The following is the "course generation algorithm" used in the back end of this prototype and the reasoning behind its choice. Afterwards, possible future work into the incorporation of ML models to bolster the functionality of the project is discussed.
My simple algorithm is designed with the following tenets in mind:
- Learning is interactive. The algorithm should at the very least receive binary responses on whether or not a user truly understands the material before moving on and serving new material. Optimally, it should give the user the opportunity to expand on specifically what they do not understand, and provide related resources automatically.
- Learning must be reinforced. Most people can't learn something perfectly on their first try - and even if they do, most people find it hard to retain newly-learned, complicated concepts for a long time. The algorithm should make sure to occasionally drill old concepts back into a user's mind.
- Everyone learns differently. The best algorithm should, over time, learn how a specific user will respond to a learning experience, and provide materials that it knows that the user will respond more positively to. This includes choosing:
- optimal initial course lectures when generating a course to begin with
- optimal supplemental materials when a user doesn't understand something
- optimal interpretation of a user's feedback to provide best suggestions
- essentially any other facet of this problem which requires "choosing" something
The 2 steps of the algorithm (granted, there are some sub-steps) are as follows:
- Find Course "Backbone" (one-time step)
Start with a YouTube playlist on the topic from a reputable source (e.g. MIT OCW, Stanford, Khan Academy, etc.).
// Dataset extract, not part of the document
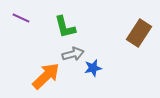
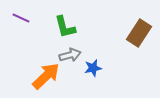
gray arrow: moved 3 px left, 1 px down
These videos will serve as a "backbone" for the learning experience. This is the most efficient way to ensure a cohesive learning experience. However, in the future, the individual videos could potentially be generated using video transcripts or video titles.
- Teach (recursive step)
Begin playing through the course 1 lecture at a time.
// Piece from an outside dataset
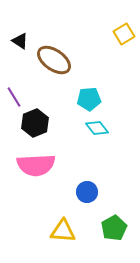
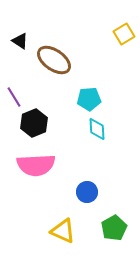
black hexagon: moved 1 px left
cyan diamond: moved 1 px down; rotated 35 degrees clockwise
yellow triangle: rotated 20 degrees clockwise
(tenet 1 + tenet 2) After each lecture, ask the student whether or not they understood the material.
- If they didn't, ask why they didn't and save the response.
- Understand why they didn't and inject more videos related to their misunderstanding into the material before feeding them the next lecture.
- Repeat this process of injecting videos until the user understands the content. Save the time it took them to understand the content to determine when to give them a refresher.
- Otherwise continue to the next lecture
(tenet 2 + tenet 3)
- Before each lecture, feed a transcript for that lecture into a machine that scores the content on its complexity. A fine-tuned version of BERT could be used (https://arxiv.org/pdf/1905.05583.pdf ?). Use this complexity score of the material to determine when the user should see the video again, based on how the user has interacted with material that had similar complexity scores in the past.
- NLP/AI to pick the specific course(s) to inject instead of picking the first one in the search (as it currently does).
- NLP/AI to "interpret" the user's feedback and generate more accurate search terms instead of pasting the feedback into the YouTube search bar.
- Potentially generating our own course "backbone" via a model - as opposed to picking a course from MIT OCW, Stanford, etc. - in order to gain the ability to generate courses outside of those offered by these sources.